» **PROBLEM TO SOLVE**
Reproduce this listing from its first line through the line with "On line 1, local", inclusive, leaving out all that follows.

» **DATA PROVIDED**
··········

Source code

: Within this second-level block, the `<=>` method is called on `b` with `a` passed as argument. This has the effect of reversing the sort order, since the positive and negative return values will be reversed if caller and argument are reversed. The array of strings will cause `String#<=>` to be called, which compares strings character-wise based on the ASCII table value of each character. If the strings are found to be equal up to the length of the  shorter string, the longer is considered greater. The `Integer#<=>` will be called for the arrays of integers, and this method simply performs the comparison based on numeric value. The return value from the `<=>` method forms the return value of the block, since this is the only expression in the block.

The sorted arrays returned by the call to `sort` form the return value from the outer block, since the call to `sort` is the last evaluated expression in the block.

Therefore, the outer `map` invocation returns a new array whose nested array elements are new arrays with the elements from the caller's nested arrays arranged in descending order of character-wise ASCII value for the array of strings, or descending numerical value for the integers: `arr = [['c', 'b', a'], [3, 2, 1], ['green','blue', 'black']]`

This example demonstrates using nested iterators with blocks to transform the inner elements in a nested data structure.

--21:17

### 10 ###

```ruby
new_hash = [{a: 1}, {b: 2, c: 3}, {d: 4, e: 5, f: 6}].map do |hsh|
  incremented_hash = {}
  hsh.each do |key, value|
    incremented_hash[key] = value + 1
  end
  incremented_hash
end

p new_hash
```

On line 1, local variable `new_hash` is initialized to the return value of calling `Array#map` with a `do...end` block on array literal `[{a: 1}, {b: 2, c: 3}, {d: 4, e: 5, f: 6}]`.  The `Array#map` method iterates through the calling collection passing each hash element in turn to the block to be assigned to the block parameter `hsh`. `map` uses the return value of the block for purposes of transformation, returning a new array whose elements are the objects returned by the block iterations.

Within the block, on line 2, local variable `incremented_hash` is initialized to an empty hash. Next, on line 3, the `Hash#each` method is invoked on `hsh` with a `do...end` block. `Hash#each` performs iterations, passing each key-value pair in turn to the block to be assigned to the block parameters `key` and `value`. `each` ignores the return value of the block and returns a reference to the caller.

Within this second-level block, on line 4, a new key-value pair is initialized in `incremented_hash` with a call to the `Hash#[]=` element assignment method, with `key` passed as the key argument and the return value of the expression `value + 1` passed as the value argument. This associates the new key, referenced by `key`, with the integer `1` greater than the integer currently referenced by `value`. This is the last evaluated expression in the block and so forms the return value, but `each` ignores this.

··········

» **SOLUTION TO THIS PROBLEM**
Source code

: Within this second-level block, the `<=>` method is called on `b` with `a` passed as argument. This has the effect of reversing the sort order, since the positive and negative return values will be reversed if caller and argument are reversed. The array of strings will cause `String#<=>` to be called, which compares strings character-wise based on the ASCII table value of each character. If the strings are found to be equal up to the length of the  shorter string, the longer is considered greater. The `Integer#<=>` will be called for the arrays of integers, and this method simply performs the comparison based on numeric value. The return value from the `<=>` method forms the return value of the block, since this is the only expression in the block.

The sorted arrays returned by the call to `sort` form the return value from the outer block, since the call to `sort` is the last evaluated expression in the block.

Therefore, the outer `map` invocation returns a new array whose nested array elements are new arrays with the elements from the caller's nested arrays arranged in descending order of character-wise ASCII value for the array of strings, or descending numerical value for the integers: `arr = [['c', 'b', a'], [3, 2, 1], ['green','blue', 'black']]`

This example demonstrates using nested iterators with blocks to transform the inner elements in a nested data structure.

--21:17

### 10 ###

```ruby
new_hash = [{a: 1}, {b: 2, c: 3}, {d: 4, e: 5, f: 6}].map do |hsh|
  incremented_hash = {}
  hsh.each do |key, value|
    incremented_hash[key] = value + 1
  end
  incremented_hash
end

p new_hash
```

On line 1, local variable `new_hash` is initialized to the return value of calling `Array#map` with a `do...end` block on array literal `[{a: 1}, {b: 2, c: 3}, {d: 4, e: 5, f: 6}]`.  The `Array#map` method iterates through the calling collection passing each hash element in turn to the block to be assigned to the block parameter `hsh`. `map` uses the return value of the block for purposes of transformation, returning a new array whose elements are the objects returned by the block iterations.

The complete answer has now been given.